Ver una película de Sadrac González-Perellón es una apuesta segura. Y más después de su ópera prima, Black Hollow Cage. Sabemos que asistiremos a una obra disfuncional, arriesgada, que ocupa voluntariamente los márgenes de lo convencional para subvertir temáticas ‹mainstream› y convertirlos en algo único. Lo que vendría a ser un cine, quizás no tanto de autor, aunque sí de marca autoral registrada. Pero, más allá del resultado final, Asombrosa Elisa invita por su propio carácter a una serie de reflexiones al respecto del estado de cierta cinematografía.
Y es que resulta significativo ver cómo uno de los principales problemas del mainstream como es el de la generación de películas plantilla, de cero riesgo, dividendos inmediatos y olvido casi instantáneo está encontrando su eco en el cine más independiente o de firma, sí así se prefiere. Cuando esto sucede con una película de un cineasta tan ‹outsider› (o así lo parece) como Sadrac uno se pregunta si no estamos ante un film paradigma (ni que sea involuntariamente) de una decadencia cinematográfica imparable.

============

▸ **Lo que se pide**:
(a) Responde estas preguntas con datos de la reseña sobre Asombrosa Elisa:
(i) ¿Cuál fue la ópera prima de Sadrac González-Perellón?
(ii) ¿Qué película se comenta en la reseña?
(iii) ¿Qué rasgos tienen las películas plantilla, que la reseña señala como uno de los principales problemas del mainstream?
(b) Di si cada afirmación coincide con la reseña sobre Asombrosa Elisa. Responde sí o no y cita las palabras de la reseña que lo deciden.
(i) Ver una película de Sadrac González-Perellón es una apuesta segura.
(ii) El problema de las películas plantilla solo afecta al mainstream.
(iii) La reseña llama al cine de este director, sin matices, cine de autor.
(c) Escribe cómo sigue la reseña sobre Asombrosa Elisa a partir de su última frase.
Las entradas son un material aparte de la reseña.

============

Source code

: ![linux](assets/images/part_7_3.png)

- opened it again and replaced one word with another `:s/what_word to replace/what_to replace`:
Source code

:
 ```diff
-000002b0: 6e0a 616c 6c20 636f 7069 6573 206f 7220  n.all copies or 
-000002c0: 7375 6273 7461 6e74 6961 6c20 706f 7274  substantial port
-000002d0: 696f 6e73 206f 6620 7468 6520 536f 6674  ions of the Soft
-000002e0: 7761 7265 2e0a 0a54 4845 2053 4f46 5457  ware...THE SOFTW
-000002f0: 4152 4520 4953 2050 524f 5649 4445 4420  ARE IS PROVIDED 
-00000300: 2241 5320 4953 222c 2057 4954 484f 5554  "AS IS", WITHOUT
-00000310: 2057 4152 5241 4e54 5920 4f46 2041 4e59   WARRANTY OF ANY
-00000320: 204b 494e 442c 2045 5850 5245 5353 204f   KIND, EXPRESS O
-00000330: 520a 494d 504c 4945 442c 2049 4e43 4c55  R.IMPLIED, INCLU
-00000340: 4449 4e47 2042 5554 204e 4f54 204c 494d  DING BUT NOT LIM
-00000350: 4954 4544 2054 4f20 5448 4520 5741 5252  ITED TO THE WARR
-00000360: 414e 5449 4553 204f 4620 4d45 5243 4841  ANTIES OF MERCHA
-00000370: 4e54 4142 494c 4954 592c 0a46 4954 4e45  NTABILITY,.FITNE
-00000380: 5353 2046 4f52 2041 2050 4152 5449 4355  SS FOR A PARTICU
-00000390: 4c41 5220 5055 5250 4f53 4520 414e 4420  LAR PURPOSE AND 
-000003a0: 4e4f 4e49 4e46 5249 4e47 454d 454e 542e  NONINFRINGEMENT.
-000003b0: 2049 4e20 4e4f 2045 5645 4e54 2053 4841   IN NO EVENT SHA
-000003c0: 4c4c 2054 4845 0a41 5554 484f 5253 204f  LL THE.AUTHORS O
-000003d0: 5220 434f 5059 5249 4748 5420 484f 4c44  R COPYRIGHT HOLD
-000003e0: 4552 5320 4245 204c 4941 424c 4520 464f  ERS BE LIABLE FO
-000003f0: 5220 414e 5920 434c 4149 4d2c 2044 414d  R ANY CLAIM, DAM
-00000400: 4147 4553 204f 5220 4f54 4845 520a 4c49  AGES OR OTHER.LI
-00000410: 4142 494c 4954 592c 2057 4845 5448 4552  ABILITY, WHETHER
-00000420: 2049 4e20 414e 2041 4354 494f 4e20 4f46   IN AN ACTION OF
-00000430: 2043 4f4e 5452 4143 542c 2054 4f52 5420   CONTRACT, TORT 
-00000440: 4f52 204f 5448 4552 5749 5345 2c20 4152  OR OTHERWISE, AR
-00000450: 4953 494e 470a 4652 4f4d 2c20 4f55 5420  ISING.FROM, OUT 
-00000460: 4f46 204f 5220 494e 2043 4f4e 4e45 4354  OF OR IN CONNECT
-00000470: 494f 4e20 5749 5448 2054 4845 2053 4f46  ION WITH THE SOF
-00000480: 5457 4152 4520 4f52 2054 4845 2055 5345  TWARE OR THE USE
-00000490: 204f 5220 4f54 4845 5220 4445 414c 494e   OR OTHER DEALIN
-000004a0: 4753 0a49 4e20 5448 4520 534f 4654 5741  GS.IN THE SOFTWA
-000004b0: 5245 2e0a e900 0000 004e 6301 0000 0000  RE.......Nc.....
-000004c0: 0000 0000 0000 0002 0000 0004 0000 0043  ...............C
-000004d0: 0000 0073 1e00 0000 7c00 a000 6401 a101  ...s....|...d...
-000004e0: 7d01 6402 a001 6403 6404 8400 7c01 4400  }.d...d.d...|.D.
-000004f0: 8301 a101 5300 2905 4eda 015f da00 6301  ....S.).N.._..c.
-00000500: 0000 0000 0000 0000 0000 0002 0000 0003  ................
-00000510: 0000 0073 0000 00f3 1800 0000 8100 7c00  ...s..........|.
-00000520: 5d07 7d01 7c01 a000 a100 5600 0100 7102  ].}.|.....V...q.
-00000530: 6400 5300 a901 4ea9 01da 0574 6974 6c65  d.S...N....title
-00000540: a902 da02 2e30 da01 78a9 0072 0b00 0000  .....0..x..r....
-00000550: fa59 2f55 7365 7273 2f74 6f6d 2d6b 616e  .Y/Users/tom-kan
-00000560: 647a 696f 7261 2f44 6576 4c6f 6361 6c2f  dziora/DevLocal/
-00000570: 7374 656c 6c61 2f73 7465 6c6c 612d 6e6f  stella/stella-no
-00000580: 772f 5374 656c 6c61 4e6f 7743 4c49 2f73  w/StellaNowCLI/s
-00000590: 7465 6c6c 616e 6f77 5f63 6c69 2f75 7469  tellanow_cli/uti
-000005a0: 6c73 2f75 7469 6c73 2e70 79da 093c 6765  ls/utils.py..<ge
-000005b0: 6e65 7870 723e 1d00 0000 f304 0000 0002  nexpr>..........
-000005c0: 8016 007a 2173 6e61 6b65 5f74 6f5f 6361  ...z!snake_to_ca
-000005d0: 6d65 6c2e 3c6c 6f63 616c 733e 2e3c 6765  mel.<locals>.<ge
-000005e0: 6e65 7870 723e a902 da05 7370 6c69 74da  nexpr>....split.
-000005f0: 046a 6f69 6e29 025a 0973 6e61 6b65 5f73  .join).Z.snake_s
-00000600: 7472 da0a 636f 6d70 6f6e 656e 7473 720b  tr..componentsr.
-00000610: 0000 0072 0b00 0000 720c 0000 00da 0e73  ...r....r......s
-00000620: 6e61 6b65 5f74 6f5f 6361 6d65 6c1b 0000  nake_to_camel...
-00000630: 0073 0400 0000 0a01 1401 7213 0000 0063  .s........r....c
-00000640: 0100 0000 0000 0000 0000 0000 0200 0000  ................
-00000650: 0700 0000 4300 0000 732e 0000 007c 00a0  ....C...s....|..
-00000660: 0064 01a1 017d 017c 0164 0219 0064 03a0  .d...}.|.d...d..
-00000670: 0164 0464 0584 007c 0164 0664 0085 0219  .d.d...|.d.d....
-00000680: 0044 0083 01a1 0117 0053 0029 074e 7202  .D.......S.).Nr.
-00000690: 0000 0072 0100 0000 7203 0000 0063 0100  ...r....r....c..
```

============

▸ **Respuestas**:
(a)
(i) Black Hollow Cage.
(ii) Asombrosa Elisa.
(iii) Son de cero riesgo, dan dividendos inmediatos y se olvidan casi al instante.

(b)
(i) Sí: "Ver una película de Sadrac González-Perellón es una apuesta segura."
(ii) No: "está encontrando su eco en el cine más independiente o de firma".
(iii) No: "quizás no tanto de autor, aunque sí de marca autoral registrada".

(c)
Y es que es innegable que no estamos ante un Marvel, un original de Netflix o una secuela en piloto automático y que Sadrac quiere filmar algo personal alrededor del mundo de los superhéroes, la familia y la cotidianidad. Un producto que, sin embargo, parece desmentir cualquier atisbo de personalidad propia una vez visionado. Su debut, Black Hollow Cage, podrá gustar más o menos, pero su idea del género, mezclando ‹home invasion› con paradojas temporales desde una óptica casi surrealista mostraba las ganas de aportar algo diferente, de posicionamiento, de mirada más allá de la convención.
Todos estos riesgos, este sentido de la aventura y falta de miedo de caer en el ridículo desaparecen en su nuevo film. Una producción que, siendo más madura, está falsamente bajo la correa del control, de una planificación tal que se siente acartonada, sujeta a parámetros estrictos y por tanto sin la naturalidad necesaria para impactar. Pero, por si esto fuera poco, su propuesta visual y su mecanismo de diálogo no deja de ser deudora del primer Carlos Vermut. Efectivamente Magical Girl, pero sobre todo Diamond Flash, sobrevuelan constantemente la obra, reduciendo por completo el impacto de ese naturalismo del ‹shock› que tan bien funcionaba en los obras mencionadas.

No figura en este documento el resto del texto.